The Securities and Exchange Commission (SEC) has approved a set of guidelines for stockbroker firms on good practices at a meeting held on 13 January 2021, the Colombo Stock Exchange (CSE) said in a recent circular.

The approved guidelines have also been presented to the Chief Executive Officers of  stockbroker firms on 19 January. The firms will be required to adopt these guidelines with immediate effect. 

Under these guidelines, stockbroker firms have to ensure that the brokerage commission applicable to registered investment advisors (RIAs) are at a maximum of 30% in order to maintain consistency within the industry.  However, a grace period of three months have been given for the firms to implement this particular guideline.
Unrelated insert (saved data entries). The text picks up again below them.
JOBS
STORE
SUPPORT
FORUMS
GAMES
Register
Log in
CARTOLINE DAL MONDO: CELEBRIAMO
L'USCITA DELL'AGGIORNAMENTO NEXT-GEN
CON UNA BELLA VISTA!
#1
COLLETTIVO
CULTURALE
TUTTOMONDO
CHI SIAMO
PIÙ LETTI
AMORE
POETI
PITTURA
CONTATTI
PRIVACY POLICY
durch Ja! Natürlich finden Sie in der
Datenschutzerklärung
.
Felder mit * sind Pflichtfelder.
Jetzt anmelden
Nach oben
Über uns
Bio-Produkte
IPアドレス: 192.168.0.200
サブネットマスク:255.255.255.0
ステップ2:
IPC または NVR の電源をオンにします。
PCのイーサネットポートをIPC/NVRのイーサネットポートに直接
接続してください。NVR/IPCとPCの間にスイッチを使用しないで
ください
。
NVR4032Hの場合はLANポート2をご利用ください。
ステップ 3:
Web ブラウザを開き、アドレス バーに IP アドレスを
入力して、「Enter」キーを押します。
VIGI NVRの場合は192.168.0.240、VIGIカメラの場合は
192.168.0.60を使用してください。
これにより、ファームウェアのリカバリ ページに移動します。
Furthermore, the guidelines include that; stockbroker firms should appoint a competent person to carry out the functions in relation to information technology (IT) and ensure the necessary IT infrastructure is available within the firm.
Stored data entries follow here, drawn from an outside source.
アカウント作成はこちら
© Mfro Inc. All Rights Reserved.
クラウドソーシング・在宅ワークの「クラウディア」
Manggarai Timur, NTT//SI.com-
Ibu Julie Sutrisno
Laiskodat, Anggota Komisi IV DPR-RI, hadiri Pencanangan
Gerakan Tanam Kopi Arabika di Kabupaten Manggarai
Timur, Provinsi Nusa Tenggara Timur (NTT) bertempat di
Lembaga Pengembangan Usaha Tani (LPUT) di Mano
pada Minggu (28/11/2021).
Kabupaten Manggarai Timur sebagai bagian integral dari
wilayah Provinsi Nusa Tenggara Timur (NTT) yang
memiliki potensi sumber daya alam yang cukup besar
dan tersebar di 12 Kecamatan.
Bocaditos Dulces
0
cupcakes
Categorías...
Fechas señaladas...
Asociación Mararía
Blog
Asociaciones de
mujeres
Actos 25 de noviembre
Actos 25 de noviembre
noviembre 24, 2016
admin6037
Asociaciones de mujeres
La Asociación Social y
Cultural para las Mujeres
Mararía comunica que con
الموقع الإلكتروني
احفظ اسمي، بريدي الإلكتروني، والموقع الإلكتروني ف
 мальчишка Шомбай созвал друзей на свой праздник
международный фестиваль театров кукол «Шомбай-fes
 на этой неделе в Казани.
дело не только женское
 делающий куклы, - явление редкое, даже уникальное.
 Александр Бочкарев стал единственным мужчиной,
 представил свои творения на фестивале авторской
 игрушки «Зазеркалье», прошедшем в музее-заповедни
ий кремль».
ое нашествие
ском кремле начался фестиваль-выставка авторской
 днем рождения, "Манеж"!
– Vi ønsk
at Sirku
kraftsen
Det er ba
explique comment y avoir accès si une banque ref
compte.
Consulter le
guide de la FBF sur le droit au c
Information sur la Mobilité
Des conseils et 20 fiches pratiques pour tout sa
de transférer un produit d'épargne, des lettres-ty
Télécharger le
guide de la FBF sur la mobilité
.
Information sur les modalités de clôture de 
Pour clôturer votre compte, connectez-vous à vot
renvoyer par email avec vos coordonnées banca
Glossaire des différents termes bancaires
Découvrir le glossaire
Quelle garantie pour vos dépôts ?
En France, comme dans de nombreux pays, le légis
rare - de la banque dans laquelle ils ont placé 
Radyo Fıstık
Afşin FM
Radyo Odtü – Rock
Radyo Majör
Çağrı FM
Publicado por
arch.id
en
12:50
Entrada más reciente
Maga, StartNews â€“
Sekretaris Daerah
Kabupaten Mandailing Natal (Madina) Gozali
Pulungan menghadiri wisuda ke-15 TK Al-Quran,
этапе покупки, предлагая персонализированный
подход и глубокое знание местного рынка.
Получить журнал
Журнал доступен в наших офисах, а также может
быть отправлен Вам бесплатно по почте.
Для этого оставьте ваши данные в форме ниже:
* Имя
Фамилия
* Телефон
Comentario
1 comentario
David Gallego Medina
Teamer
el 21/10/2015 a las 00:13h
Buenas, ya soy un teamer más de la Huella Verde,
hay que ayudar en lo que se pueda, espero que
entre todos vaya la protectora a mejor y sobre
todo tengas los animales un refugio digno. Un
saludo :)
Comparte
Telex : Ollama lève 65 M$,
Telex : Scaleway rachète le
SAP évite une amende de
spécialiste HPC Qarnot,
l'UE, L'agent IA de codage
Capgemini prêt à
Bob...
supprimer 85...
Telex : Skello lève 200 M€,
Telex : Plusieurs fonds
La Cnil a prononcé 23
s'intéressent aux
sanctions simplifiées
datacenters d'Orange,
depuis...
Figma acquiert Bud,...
Firms must ensure a RIA is allocated to every client and in the event a client is transferred to a different RIA within the company, the company must ensure that Know Your Client (KYC) procedures are verified by the subsequent RIA.

Further, firms must take steps to ensure a succession plan is in place within the firm and that a satisfactory mechanism is in place to train, develop, and retain its employees in line with the current and projected business objectives. Firms should also ensure the key duties and functions of the persons acting in the capacity of compliance and finance are clearly segregated. They should also ensure instructions are recorded and maintained in relation to the orders received from clients in compliance with Rule 3.2 of the CSE stockbroker rules.
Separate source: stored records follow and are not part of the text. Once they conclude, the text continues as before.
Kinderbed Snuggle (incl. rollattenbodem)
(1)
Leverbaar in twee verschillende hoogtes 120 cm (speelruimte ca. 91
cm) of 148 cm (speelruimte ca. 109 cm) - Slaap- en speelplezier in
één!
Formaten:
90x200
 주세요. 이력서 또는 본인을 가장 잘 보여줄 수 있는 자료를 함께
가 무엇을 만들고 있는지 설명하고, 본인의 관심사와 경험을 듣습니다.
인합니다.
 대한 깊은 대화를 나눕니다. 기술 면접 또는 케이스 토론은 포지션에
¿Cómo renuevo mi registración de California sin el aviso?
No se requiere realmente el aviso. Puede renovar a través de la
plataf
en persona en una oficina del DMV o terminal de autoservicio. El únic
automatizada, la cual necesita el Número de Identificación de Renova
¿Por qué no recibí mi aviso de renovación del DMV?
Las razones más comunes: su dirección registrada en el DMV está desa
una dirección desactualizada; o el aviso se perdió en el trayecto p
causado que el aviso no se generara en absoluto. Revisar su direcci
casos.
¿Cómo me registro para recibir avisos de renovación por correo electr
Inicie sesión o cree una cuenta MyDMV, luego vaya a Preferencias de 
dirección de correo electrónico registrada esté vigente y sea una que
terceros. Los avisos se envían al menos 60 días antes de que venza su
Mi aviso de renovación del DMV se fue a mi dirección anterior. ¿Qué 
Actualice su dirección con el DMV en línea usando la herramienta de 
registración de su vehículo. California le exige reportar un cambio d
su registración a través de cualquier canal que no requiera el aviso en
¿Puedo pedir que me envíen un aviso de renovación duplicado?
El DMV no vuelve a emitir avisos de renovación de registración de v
The compliance officer will be responsible to ensure the stockbroker firm complies with the proposed best practices. Prior to extending credit to any client, stockbroker firms should take into consideration the value at risk margin of each security and assess the margins with the existing portfolios of each client. The firm should pay particular attention to high, medium, and low margins in deciding the extent of credit to be granted.

The compliance officer should closely monitor the CDS accounts which constantly trade shares with the high VaR margin, accounts which generate high unusual turnover on a consistent basis, carry out the “running account” test on clients who trade excessively, assess the level of compliance with the credit extendable limit and the single client limit more frequently than on a monthly basis, closely monitor the activities of the investment advisor and the credit extended to each client by each investment advisor, and educate the investment advisors of the stockbroker firm with regard to the best practices and develop the ongoing learning culture within stockbroker firm.